**Description of the task**. Each record beneath this sentence is to be transcribed exactly as it reads.

[Stored data]
---------------
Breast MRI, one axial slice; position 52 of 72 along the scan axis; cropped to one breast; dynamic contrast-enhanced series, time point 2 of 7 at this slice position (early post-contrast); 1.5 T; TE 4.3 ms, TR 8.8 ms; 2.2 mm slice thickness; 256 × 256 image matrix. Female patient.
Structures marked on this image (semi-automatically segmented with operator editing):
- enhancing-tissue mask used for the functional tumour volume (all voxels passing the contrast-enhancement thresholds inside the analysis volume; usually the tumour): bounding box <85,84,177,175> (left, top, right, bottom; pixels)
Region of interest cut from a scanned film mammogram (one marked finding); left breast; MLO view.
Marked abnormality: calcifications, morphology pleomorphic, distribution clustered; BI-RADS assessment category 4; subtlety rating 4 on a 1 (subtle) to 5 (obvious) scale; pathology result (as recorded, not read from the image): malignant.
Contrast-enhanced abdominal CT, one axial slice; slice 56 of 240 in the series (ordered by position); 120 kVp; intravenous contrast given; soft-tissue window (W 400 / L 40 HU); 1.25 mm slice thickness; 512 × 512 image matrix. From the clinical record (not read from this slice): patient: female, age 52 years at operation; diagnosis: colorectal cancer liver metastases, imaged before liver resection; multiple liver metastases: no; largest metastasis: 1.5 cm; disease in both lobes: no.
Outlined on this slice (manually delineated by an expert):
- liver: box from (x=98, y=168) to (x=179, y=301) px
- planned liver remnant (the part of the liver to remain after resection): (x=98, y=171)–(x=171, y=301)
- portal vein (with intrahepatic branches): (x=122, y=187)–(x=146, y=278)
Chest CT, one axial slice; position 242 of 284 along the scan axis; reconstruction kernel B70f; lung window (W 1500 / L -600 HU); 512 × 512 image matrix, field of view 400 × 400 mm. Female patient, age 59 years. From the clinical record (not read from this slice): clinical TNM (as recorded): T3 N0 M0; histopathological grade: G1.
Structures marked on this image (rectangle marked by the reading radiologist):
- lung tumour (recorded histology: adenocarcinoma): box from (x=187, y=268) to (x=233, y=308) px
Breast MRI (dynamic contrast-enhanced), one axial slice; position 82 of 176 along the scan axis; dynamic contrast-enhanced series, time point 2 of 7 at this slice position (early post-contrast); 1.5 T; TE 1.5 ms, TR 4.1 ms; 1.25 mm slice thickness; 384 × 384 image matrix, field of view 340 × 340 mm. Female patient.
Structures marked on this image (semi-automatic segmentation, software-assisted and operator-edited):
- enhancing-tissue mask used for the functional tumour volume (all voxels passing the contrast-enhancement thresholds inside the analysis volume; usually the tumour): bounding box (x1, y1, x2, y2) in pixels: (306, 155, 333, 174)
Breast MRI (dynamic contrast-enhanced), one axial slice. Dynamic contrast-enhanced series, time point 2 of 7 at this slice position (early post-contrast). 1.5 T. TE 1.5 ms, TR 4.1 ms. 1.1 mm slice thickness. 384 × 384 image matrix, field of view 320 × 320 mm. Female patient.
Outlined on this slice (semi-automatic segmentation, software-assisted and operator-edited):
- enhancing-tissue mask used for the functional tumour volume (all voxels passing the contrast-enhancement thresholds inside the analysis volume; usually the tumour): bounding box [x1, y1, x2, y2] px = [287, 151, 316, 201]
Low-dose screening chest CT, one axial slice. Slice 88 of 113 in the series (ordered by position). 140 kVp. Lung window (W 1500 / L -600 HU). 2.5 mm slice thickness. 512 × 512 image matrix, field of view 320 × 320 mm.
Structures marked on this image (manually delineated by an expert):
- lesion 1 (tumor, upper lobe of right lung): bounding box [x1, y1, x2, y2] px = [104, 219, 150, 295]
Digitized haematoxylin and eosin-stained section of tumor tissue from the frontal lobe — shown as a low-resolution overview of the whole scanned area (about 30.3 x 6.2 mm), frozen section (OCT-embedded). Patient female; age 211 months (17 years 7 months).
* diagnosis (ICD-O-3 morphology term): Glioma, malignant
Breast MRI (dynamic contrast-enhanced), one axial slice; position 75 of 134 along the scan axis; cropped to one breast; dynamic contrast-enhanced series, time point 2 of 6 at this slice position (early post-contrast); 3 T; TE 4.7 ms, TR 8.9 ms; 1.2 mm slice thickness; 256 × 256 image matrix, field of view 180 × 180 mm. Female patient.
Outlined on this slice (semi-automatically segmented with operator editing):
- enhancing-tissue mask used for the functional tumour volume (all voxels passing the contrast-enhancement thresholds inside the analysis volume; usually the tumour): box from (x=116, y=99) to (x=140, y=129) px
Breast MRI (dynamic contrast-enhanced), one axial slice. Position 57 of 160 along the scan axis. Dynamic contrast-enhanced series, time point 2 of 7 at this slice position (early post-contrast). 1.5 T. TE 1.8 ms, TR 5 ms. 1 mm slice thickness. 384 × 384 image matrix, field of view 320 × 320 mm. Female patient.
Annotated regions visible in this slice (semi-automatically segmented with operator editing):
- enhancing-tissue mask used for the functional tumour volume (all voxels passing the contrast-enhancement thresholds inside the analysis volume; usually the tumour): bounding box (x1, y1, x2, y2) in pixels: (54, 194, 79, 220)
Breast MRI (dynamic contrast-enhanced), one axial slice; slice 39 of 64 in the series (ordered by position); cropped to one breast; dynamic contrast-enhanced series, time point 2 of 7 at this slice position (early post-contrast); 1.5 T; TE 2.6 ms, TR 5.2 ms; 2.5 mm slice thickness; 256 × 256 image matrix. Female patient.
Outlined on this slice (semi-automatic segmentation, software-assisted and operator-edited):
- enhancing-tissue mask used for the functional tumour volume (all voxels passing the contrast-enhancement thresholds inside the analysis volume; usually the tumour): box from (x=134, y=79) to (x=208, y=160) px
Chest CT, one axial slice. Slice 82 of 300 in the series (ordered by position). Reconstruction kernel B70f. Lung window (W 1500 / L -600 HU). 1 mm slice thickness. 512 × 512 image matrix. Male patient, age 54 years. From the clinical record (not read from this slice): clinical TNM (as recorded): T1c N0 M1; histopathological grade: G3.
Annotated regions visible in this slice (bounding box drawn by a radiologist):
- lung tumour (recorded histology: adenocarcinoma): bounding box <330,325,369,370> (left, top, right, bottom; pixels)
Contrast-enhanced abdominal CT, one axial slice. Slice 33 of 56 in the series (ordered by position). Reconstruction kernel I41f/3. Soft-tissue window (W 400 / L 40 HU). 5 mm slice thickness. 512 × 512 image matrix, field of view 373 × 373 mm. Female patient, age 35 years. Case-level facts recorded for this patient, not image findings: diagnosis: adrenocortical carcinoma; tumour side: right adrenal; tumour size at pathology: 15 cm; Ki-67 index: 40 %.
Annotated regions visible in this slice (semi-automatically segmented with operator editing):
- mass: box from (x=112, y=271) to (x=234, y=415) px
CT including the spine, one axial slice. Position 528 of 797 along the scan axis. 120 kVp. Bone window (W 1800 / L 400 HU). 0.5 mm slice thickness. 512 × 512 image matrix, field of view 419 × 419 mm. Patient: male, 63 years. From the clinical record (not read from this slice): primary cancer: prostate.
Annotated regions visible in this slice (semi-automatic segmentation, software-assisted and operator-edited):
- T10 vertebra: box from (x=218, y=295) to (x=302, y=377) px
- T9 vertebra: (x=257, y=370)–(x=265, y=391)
---------------
**Solution for this exercise**.
Breast MRI, one axial slice; position 52 of 72 along the scan axis; cropped to one breast; dynamic contrast-enhanced series, time point 2 of 7 at this slice position (early post-contrast); 1.5 T; TE 4.3 ms, TR 8.8 ms; 2.2 mm slice thickness; 256 × 256 image matrix. Female patient.
Structures marked on this image (semi-automatically segmented with operator editing):
- enhancing-tissue mask used for the functional tumour volume (all voxels passing the contrast-enhancement thresholds inside the analysis volume; usually the tumour): bounding box <85,84,177,175> (left, top, right, bottom; pixels)
Region of interest cut from a scanned film mammogram (one marked finding); left breast; MLO view.
Marked abnormality: calcifications, morphology pleomorphic, distribution clustered; BI-RADS assessment category 4; subtlety rating 4 on a 1 (subtle) to 5 (obvious) scale; pathology result (as recorded, not read from the image): malignant.
Contrast-enhanced abdominal CT, one axial slice; slice 56 of 240 in the series (ordered by position); 120 kVp; intravenous contrast given; soft-tissue window (W 400 / L 40 HU); 1.25 mm slice thickness; 512 × 512 image matrix. From the clinical record (not read from this slice): patient: female, age 52 years at operation; diagnosis: colorectal cancer liver metastases, imaged before liver resection; multiple liver metastases: no; largest metastasis: 1.5 cm; disease in both lobes: no.
Outlined on this slice (manually delineated by an expert):
- liver: box from (x=98, y=168) to (x=179, y=301) px
- planned liver remnant (the part of the liver to remain after resection): (x=98, y=171)–(x=171, y=301)
- portal vein (with intrahepatic branches): (x=122, y=187)–(x=146, y=278)
Chest CT, one axial slice; position 242 of 284 along the scan axis; reconstruction kernel B70f; lung window (W 1500 / L -600 HU); 512 × 512 image matrix, field of view 400 × 400 mm. Female patient, age 59 years. From the clinical record (not read from this slice): clinical TNM (as recorded): T3 N0 M0; histopathological grade: G1.
Structures marked on this image (rectangle marked by the reading radiologist):
- lung tumour (recorded histology: adenocarcinoma): box from (x=187, y=268) to (x=233, y=308) px
Breast MRI (dynamic contrast-enhanced), one axial slice; position 82 of 176 along the scan axis; dynamic contrast-enhanced series, time point 2 of 7 at this slice position (early post-contrast); 1.5 T; TE 1.5 ms, TR 4.1 ms; 1.25 mm slice thickness; 384 × 384 image matrix, field of view 340 × 340 mm. Female patient.
Structures marked on this image (semi-automatic segmentation, software-assisted and operator-edited):
- enhancing-tissue mask used for the functional tumour volume (all voxels passing the contrast-enhancement thresholds inside the analysis volume; usually the tumour): bounding box (x1, y1, x2, y2) in pixels: (306, 155, 333, 174)
Breast MRI (dynamic contrast-enhanced), one axial slice. Dynamic contrast-enhanced series, time point 2 of 7 at this slice position (early post-contrast). 1.5 T. TE 1.5 ms, TR 4.1 ms. 1.1 mm slice thickness. 384 × 384 image matrix, field of view 320 × 320 mm. Female patient.
Outlined on this slice (semi-automatic segmentation, software-assisted and operator-edited):
- enhancing-tissue mask used for the functional tumour volume (all voxels passing the contrast-enhancement thresholds inside the analysis volume; usually the tumour): bounding box [x1, y1, x2, y2] px = [287, 151, 316, 201]
Low-dose screening chest CT, one axial slice. Slice 88 of 113 in the series (ordered by position). 140 kVp. Lung window (W 1500 / L -600 HU). 2.5 mm slice thickness. 512 × 512 image matrix, field of view 320 × 320 mm.
Structures marked on this image (manually delineated by an expert):
- lesion 1 (tumor, upper lobe of right lung): bounding box [x1, y1, x2, y2] px = [104, 219, 150, 295]
Digitized haematoxylin and eosin-stained section of tumor tissue from the frontal lobe — shown as a low-resolution overview of the whole scanned area (about 30.3 x 6.2 mm), frozen section (OCT-embedded). Patient female; age 211 months (17 years 7 months).
* diagnosis (ICD-O-3 morphology term): Glioma, malignant
Breast MRI (dynamic contrast-enhanced), one axial slice; position 75 of 134 along the scan axis; cropped to one breast; dynamic contrast-enhanced series, time point 2 of 6 at this slice position (early post-contrast); 3 T; TE 4.7 ms, TR 8.9 ms; 1.2 mm slice thickness; 256 × 256 image matrix, field of view 180 × 180 mm. Female patient.
Outlined on this slice (semi-automatically segmented with operator editing):
- enhancing-tissue mask used for the functional tumour volume (all voxels passing the contrast-enhancement thresholds inside the analysis volume; usually the tumour): box from (x=116, y=99) to (x=140, y=129) px
Breast MRI (dynamic contrast-enhanced), one axial slice. Position 57 of 160 along the scan axis. Dynamic contrast-enhanced series, time point 2 of 7 at this slice position (early post-contrast). 1.5 T. TE 1.8 ms, TR 5 ms. 1 mm slice thickness. 384 × 384 image matrix, field of view 320 × 320 mm. Female patient.
Annotated regions visible in this slice (semi-automatically segmented with operator editing):
- enhancing-tissue mask used for the functional tumour volume (all voxels passing the contrast-enhancement thresholds inside the analysis volume; usually the tumour): bounding box (x1, y1, x2, y2) in pixels: (54, 194, 79, 220)
Breast MRI (dynamic contrast-enhanced), one axial slice; slice 39 of 64 in the series (ordered by position); cropped to one breast; dynamic contrast-enhanced series, time point 2 of 7 at this slice position (early post-contrast); 1.5 T; TE 2.6 ms, TR 5.2 ms; 2.5 mm slice thickness; 256 × 256 image matrix. Female patient.
Outlined on this slice (semi-automatic segmentation, software-assisted and operator-edited):
- enhancing-tissue mask used for the functional tumour volume (all voxels passing the contrast-enhancement thresholds inside the analysis volume; usually the tumour): box from (x=134, y=79) to (x=208, y=160) px
Chest CT, one axial slice. Slice 82 of 300 in the series (ordered by position). Reconstruction kernel B70f. Lung window (W 1500 / L -600 HU). 1 mm slice thickness. 512 × 512 image matrix. Male patient, age 54 years. From the clinical record (not read from this slice): clinical TNM (as recorded): T1c N0 M1; histopathological grade: G3.
Annotated regions visible in this slice (bounding box drawn by a radiologist):
- lung tumour (recorded histology: adenocarcinoma): bounding box <330,325,369,370> (left, top, right, bottom; pixels)
Contrast-enhanced abdominal CT, one axial slice. Slice 33 of 56 in the series (ordered by position). Reconstruction kernel I41f/3. Soft-tissue window (W 400 / L 40 HU). 5 mm slice thickness. 512 × 512 image matrix, field of view 373 × 373 mm. Female patient, age 35 years. Case-level facts recorded for this patient, not image findings: diagnosis: adrenocortical carcinoma; tumour side: right adrenal; tumour size at pathology: 15 cm; Ki-67 index: 40 %.
Annotated regions visible in this slice (semi-automatically segmented with operator editing):
- mass: box from (x=112, y=271) to (x=234, y=415) px
CT including the spine, one axial slice. Position 528 of 797 along the scan axis. 120 kVp. Bone window (W 1800 / L 400 HU). 0.5 mm slice thickness. 512 × 512 image matrix, field of view 419 × 419 mm. Patient: male, 63 years. From the clinical record (not read from this slice): primary cancer: prostate.
Annotated regions visible in this slice (semi-automatic segmentation, software-assisted and operator-edited):
- T10 vertebra: box from (x=218, y=295) to (x=302, y=377) px
- T9 vertebra: (x=257, y=370)–(x=265, y=391)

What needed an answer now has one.